The student at The Cass Faculty of Art, Architecture and Design at London Metropolitan University has created a mobile aluminum foundry, for the purpose of transforming scrap metal into new objects, as part of his drive to celebrate the industrial history of Tottenham in north London and bring a sense of community to the area.
Since the 2011 riots which began in the area, it’s been rather unfairly tarnished with something of an unsavoury reputation.
‘Tottenham is a rapidly changing borough, with a rich manufacturing heritage, but current regeneration plans are failing to recognise the civic power of industry’, says Sarafian.
‘The idea is that there’s a lot to be learned from industry. In Tottenham particularly it’s dying out, but having industry in areas is great, as it deals with a lot of things like community identity and craftsmanship. A lot of industrial processes are quite beautiful, so I wanted to open them up and expose them.’
Since the beginning of the project Sarafian has organised a number of ‘exchange’ days with various groups in the Tottenham community, such as at the Holy Trinity church, where people brought along their scrap aluminium to be turned into little objects ‘live’.
He explains, ‘It’s doing something physical to demonstrate the idea of the project having a positive sense with an urban area, and getting people interested in industry again.
‘Back when areas were industrial, it was a natural network where you developed social and physical idea of place and identity, but now networking has become a digital affair’.
The objects formed through Sarafian’s rather DIY smelting device are more tokens of the process, rather than finished pieces, he says. ‘They’re more about engaging people with how something’s made, rather than how it looks at the end’, Sarafian explains.
‘They’re more like objects of power, so they can mean different things. It could be an objects that quite symbolic for one person, like a key, or something that physically represents a place’.
For example, a local fried chicken shop owner asked for a tool that allows him to easily turn chicken, but with an extra long arm that keeps him at a safer distance from heat and oil.

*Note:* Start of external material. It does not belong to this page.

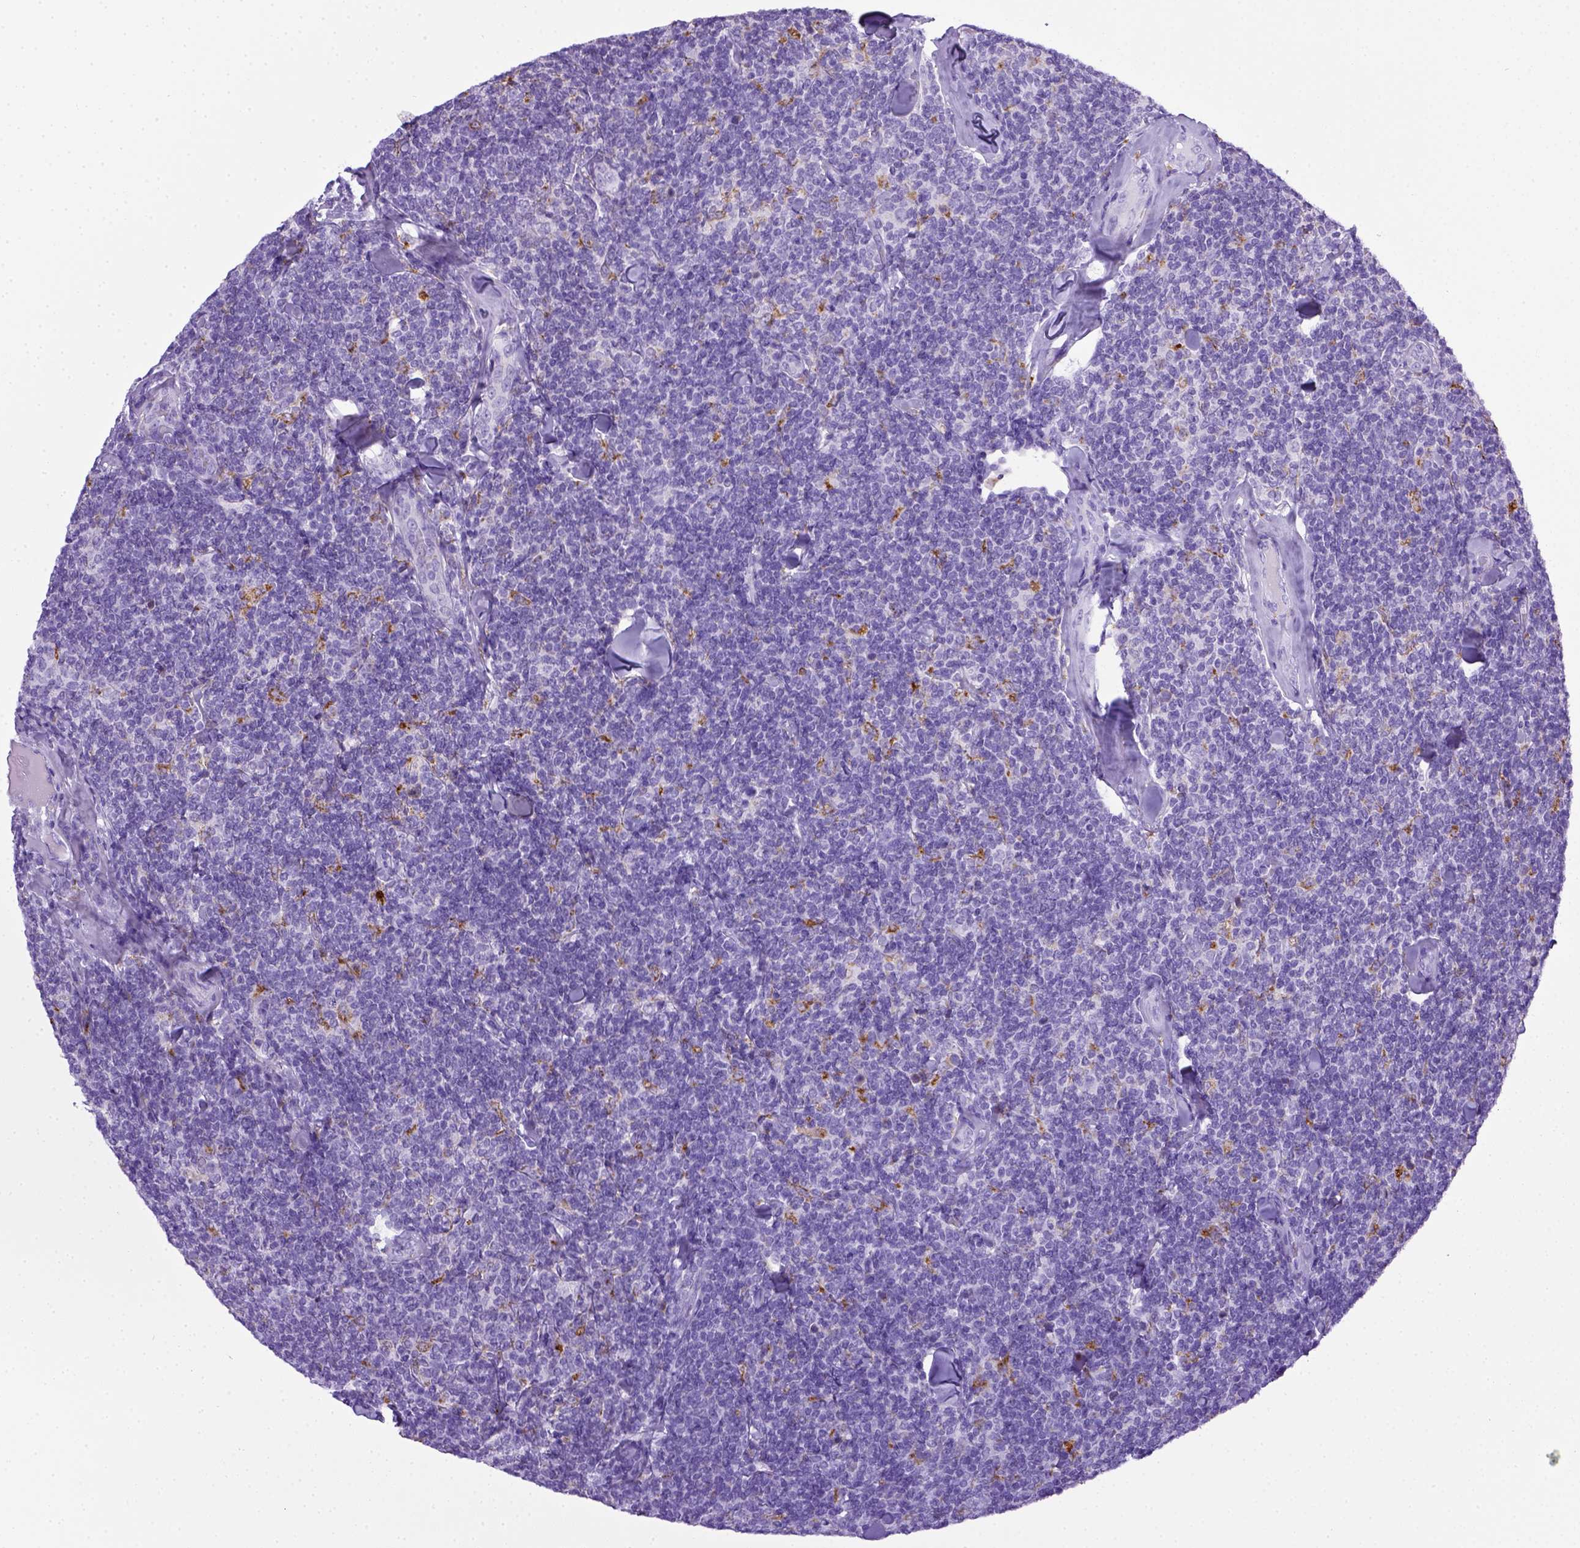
{"staining": {"intensity": "negative", "quantity": "none", "location": "none"}, "tissue": "lymphoma", "cell_type": "Tumor cells", "image_type": "cancer", "snomed": [{"axis": "morphology", "description": "Malignant lymphoma, non-Hodgkin's type, Low grade"}, {"axis": "topography", "description": "Lymph node"}], "caption": "Lymphoma was stained to show a protein in brown. There is no significant expression in tumor cells. (Stains: DAB immunohistochemistry with hematoxylin counter stain, Microscopy: brightfield microscopy at high magnification).", "gene": "CD68", "patient": {"sex": "female", "age": 56}}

‘Rather than simply buying the next best thing from a far-away supplier, the funny cooking tong could be cast for the owner on-site with the mobile foundry, and then they learn something about smelting’, Sarafian says, ‘[Objects like that] create a place-based vernacular – it’s a community growing through something as simple as aluminium casting’.

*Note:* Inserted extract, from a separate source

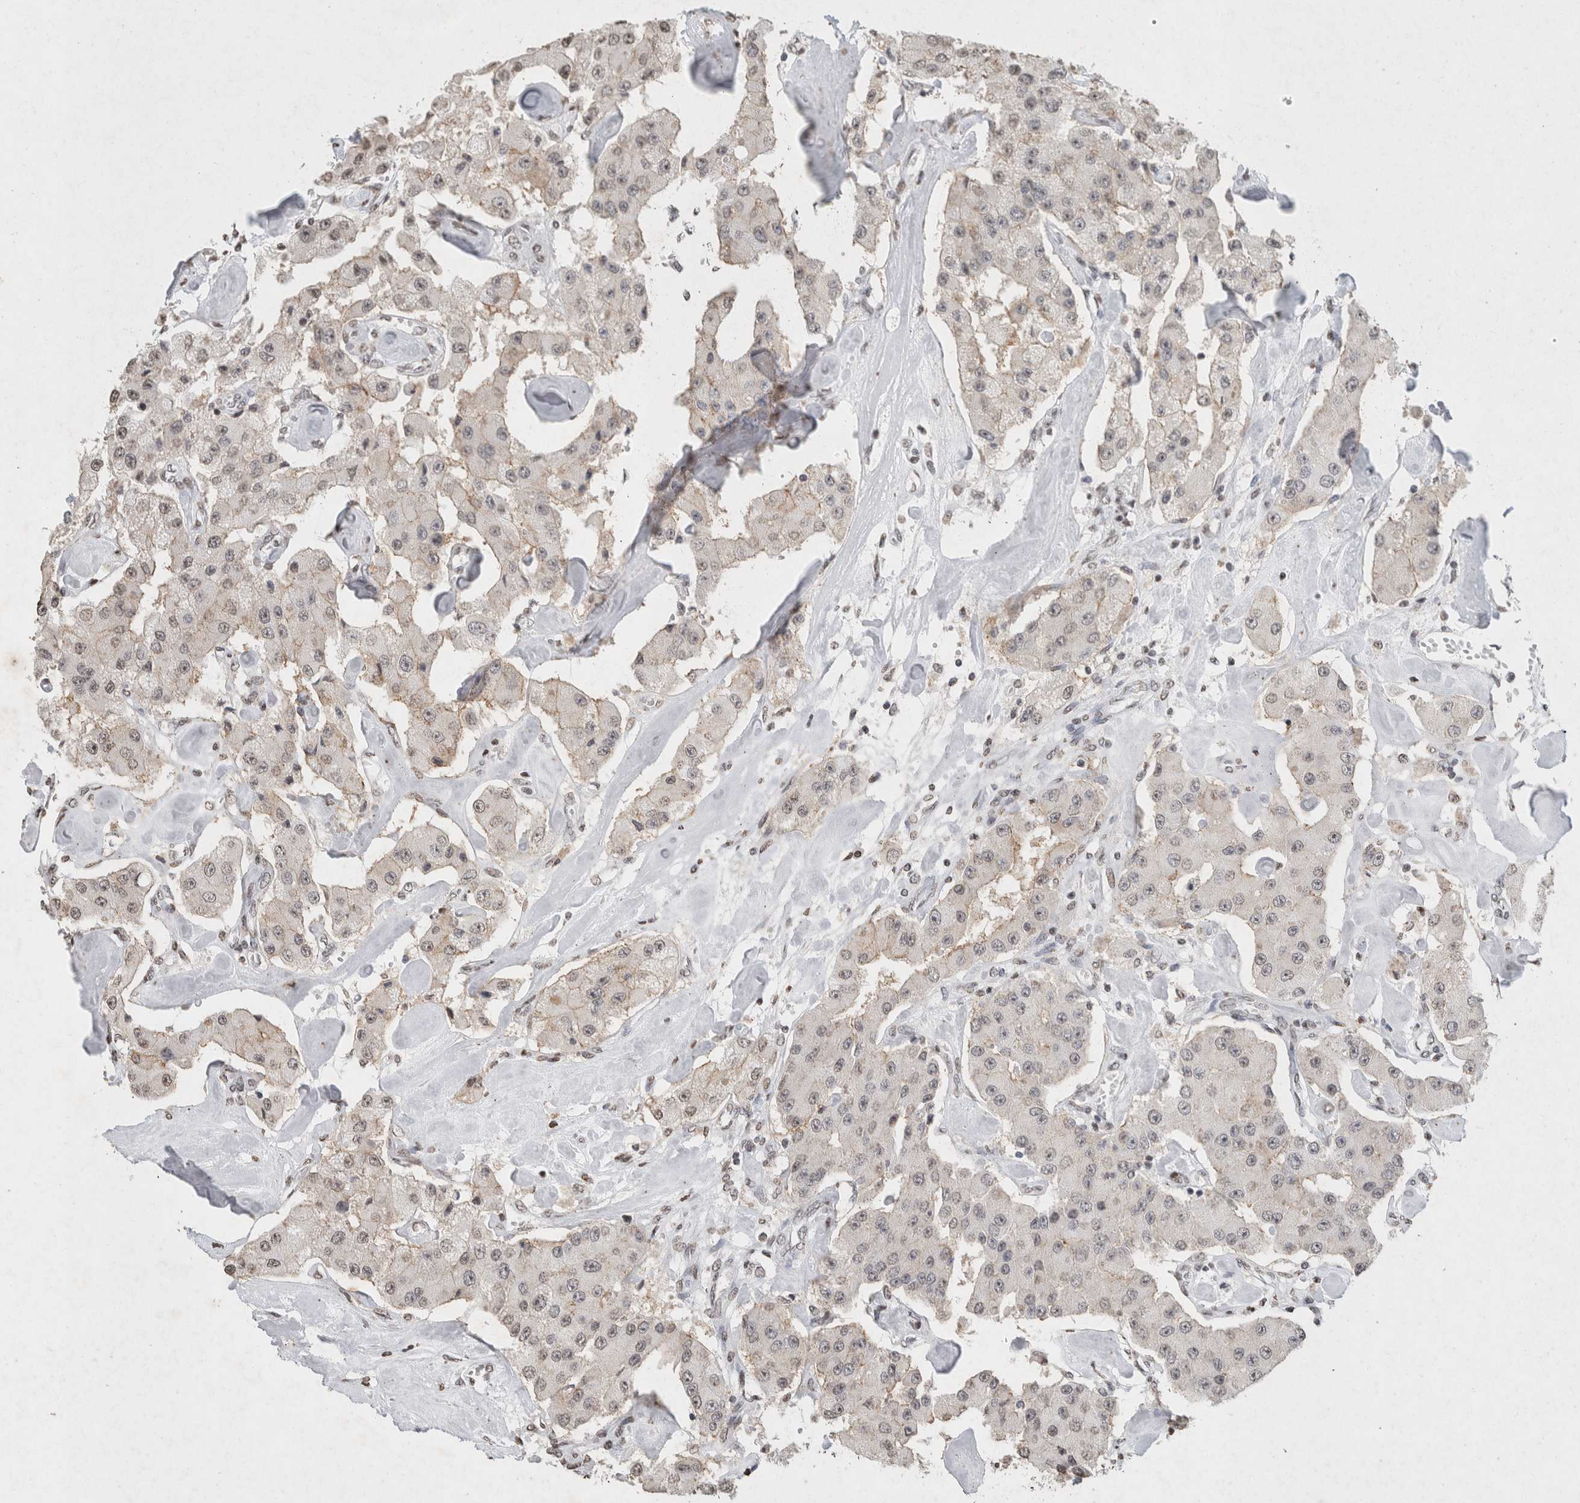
{"staining": {"intensity": "weak", "quantity": "25%-75%", "location": "nuclear"}, "tissue": "carcinoid", "cell_type": "Tumor cells", "image_type": "cancer", "snomed": [{"axis": "morphology", "description": "Carcinoid, malignant, NOS"}, {"axis": "topography", "description": "Pancreas"}], "caption": "Carcinoid stained with immunohistochemistry (IHC) demonstrates weak nuclear expression in about 25%-75% of tumor cells.", "gene": "CNTN1", "patient": {"sex": "male", "age": 41}}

Going forward, Sarafian says he is hoping to stage an intervention soon at a local bus garage in Tottenham Hale, ’a unique site that is central to an interesting mixture of civic groups’.
He says, ‘The internal space of the warehouse will be temporarily transformed into a working foundry, but it will include a public space that combines both the network of the buses and the neighbouring communities. Like the cart, it will facilitate inter-community activity.’